FreDSNet: monocular depth and semantic segmentation

FreDSNet의 구조를 살펴보면 크게 Resnet 기반의 encoder decoder 구조로 나눌 수 있다. 앞서 Introduction에서 설명했듯이, depth와 segmentation map을 얻기 위한 depth branch와 semantic branch이 존재한다. 기존의 논문들과 비슷한 구조를 가졌지만 FresDSNet의 특징은 encoder decoder의 세부 구조들의 연결 구조 이다. 더 자세한 구조를 살펴보자.

Architecture

FBC block과 CFB block에서 FB가 뜻하는 건 Fourier Block이다. 또한 N은 nn.Module의 Upsampling의 scale_factor를 뜻하는데, N == 0.5 이라면 down-scaling이고 N == 2이라면 up-scaling이다. W-conv가 의미하는 것은 standard convolution 이다.

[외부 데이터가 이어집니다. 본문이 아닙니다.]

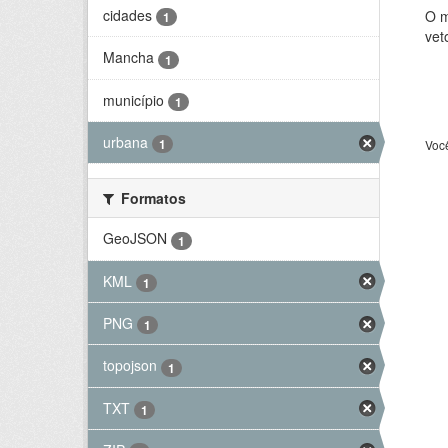
cidades
O m
1
vet
Mancha
1
município
1
urbana
1
Voc
Formatos
GeoJSON
1
KML
1
PNG
1
topojson
1
TXT
1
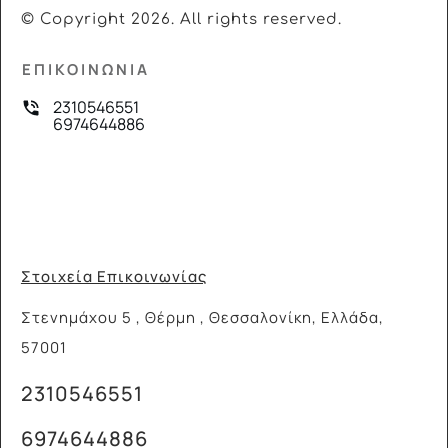
© Copyright
2026
. All rights reserved.
ΕΠΙΚΟΙΝΩΝΙΑ
2310546551
6974644886
Στοιχεία Επικοινωνίας
Στενημάχου 5 , Θέρμη , Θεσσαλονίκη, Ελλάδα,
57001
2310546551
6974644886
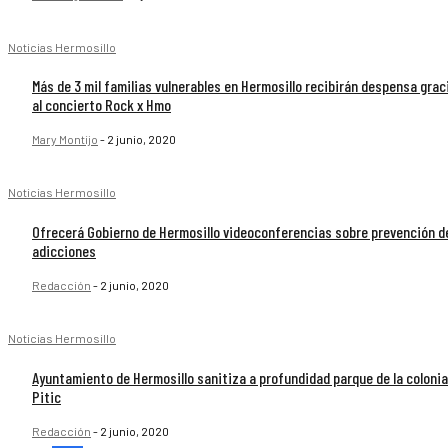
Noticias Hermosillo
Más de 3 mil familias vulnerables en Hermosillo recibirán despensa grac
al concierto Rock x Hmo
Mary Montijo
-
2 junio, 2020
Noticias Hermosillo
Ofrecerá Gobierno de Hermosillo videoconferencias sobre prevención d
adicciones
Redacción
-
2 junio, 2020
Noticias Hermosillo
Ayuntamiento de Hermosillo sanitiza a profundidad parque de la colonia
Pitic
Redacción
-
2 junio, 2020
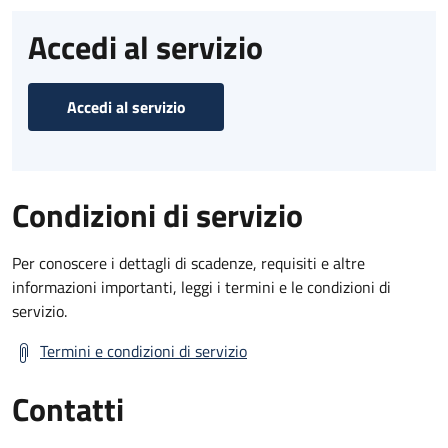
Accedi al servizio
Accedi al servizio
Condizioni di servizio
Per conoscere i dettagli di scadenze, requisiti e altre
informazioni importanti, leggi i termini e le condizioni di
servizio.
Termini e condizioni di servizio
Contatti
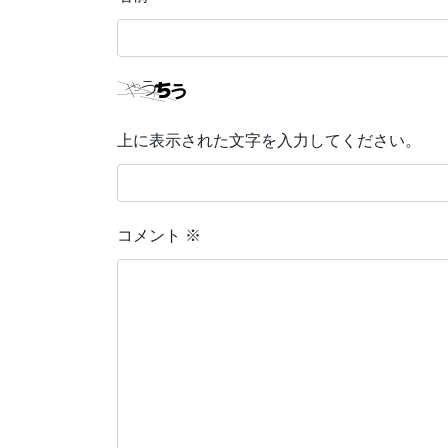
上に表示された文字を入力してください。
コメント
※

기존의 FB 을 사용할 때 활성화 함수로 ReLU함수를 사용하였지만, 최근 depth estimation을 진행함에 있어서 ReLU함수가 gradient vanishing 문제를 발생시켜 FreDSNet에서는 PReLU함수를 사용하였다. PReLU함수란, Leaky ReLU와 같이 음수인 부분에 대해서도 기울기를 가지지만, 이러한 기울기를 일정한 값으로 정하는 것이 아니라 하나의 파라미터로써 학습을 통해 정해지는 함수이다.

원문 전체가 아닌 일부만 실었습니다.